- Assignment -
In the listing below, find the line containing "I am building" and the line containing "Quick job: Give". Repeat exactly those two lines and every line between them, nothing more.

- Information shown -
____________________

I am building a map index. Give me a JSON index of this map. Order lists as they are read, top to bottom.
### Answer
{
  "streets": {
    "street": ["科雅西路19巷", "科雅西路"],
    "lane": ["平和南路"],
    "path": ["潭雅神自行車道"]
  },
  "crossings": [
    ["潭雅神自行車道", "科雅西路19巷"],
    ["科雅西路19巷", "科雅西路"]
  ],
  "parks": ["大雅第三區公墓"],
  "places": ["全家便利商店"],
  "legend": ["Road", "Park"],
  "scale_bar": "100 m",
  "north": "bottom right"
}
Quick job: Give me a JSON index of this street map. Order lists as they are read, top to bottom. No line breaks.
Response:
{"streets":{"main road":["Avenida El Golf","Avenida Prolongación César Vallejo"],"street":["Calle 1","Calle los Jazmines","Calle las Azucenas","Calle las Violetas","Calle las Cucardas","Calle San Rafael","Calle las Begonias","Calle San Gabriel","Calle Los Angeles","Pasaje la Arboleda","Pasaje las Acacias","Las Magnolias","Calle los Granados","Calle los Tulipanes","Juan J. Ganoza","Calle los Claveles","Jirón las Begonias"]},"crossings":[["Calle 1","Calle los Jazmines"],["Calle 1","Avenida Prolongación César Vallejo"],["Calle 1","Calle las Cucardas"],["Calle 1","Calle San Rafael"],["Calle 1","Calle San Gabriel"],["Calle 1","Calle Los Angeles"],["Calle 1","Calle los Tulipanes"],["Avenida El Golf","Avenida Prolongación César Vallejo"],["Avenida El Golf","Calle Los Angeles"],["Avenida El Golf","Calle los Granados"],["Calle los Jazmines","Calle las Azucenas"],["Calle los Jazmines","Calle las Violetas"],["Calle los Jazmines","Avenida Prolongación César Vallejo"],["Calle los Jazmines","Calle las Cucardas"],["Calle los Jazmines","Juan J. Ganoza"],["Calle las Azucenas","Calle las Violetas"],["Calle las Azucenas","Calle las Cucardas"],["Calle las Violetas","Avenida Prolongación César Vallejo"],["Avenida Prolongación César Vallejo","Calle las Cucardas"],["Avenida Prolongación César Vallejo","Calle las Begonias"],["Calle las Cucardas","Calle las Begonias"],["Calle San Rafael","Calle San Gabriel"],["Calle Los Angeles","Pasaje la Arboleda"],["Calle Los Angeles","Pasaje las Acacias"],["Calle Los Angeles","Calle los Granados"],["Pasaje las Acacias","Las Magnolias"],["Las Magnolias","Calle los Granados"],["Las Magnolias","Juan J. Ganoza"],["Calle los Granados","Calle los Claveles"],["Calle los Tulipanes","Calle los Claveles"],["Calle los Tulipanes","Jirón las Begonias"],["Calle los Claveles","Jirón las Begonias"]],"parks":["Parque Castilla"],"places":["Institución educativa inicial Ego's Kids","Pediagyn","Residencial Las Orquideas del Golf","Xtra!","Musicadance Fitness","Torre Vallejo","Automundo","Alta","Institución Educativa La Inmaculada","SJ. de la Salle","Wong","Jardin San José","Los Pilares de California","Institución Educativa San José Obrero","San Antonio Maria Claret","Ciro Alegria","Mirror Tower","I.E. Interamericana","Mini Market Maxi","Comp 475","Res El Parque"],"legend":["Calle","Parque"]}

____________________

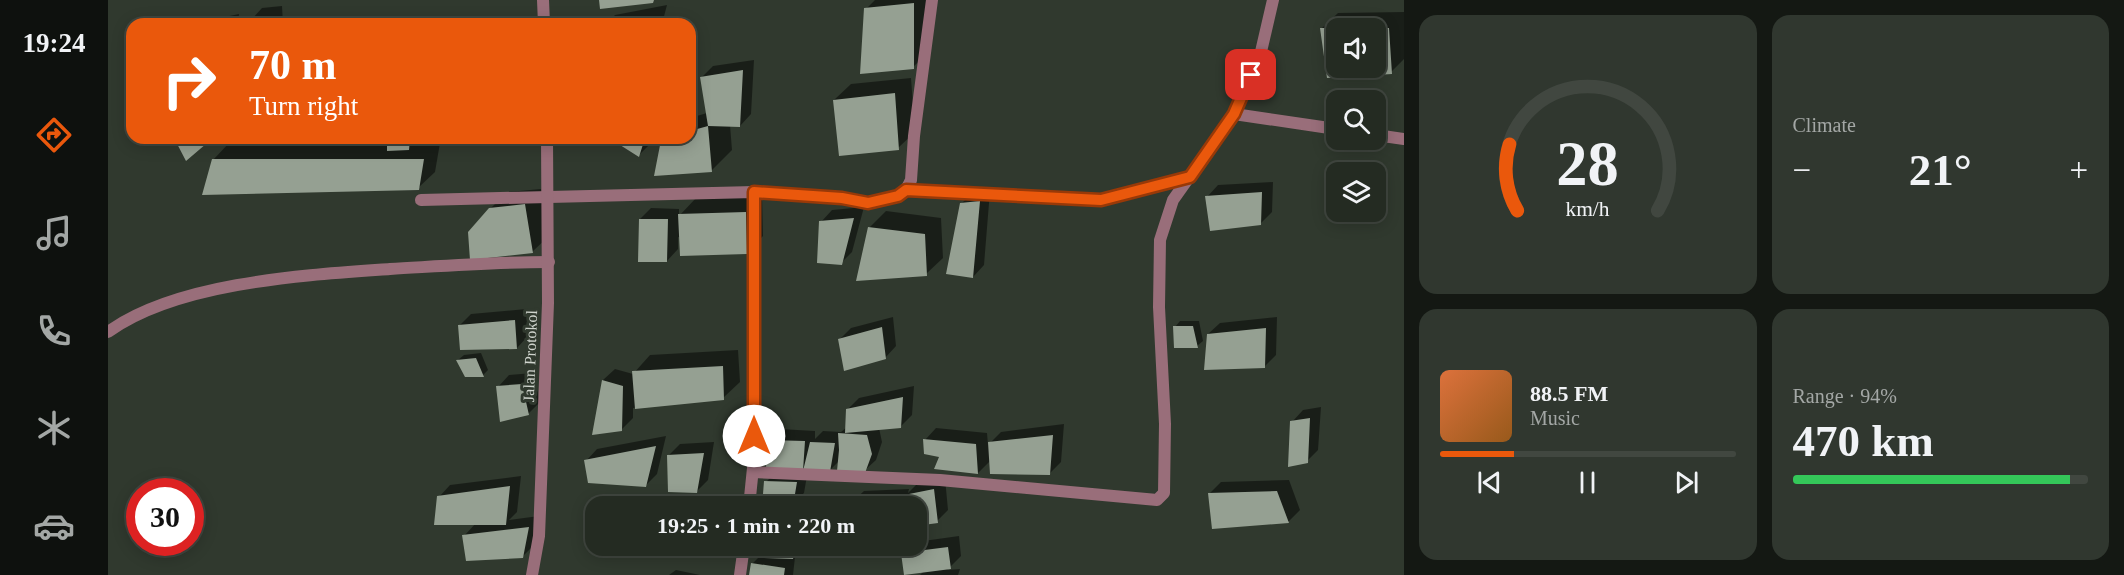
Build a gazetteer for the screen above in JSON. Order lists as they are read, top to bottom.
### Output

____________________

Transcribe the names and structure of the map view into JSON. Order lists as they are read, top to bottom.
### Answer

____________________

- Completed task -
I am building a map index. Give me a JSON index of this map. Order lists as they are read, top to bottom.
### Answer
{
  "streets": {
    "street": ["科雅西路19巷", "科雅西路"],
    "lane": ["平和南路"],
    "path": ["潭雅神自行車道"]
  },
  "crossings": [
    ["潭雅神自行車道", "科雅西路19巷"],
    ["科雅西路19巷", "科雅西路"]
  ],
  "parks": ["大雅第三區公墓"],
  "places": ["全家便利商店"],
  "legend": ["Road", "Park"],
  "scale_bar": "100 m",
  "north": "bottom right"
}
Quick job: Give me a JSON index of this street map. Order lists as they are read, top to bottom. No line breaks.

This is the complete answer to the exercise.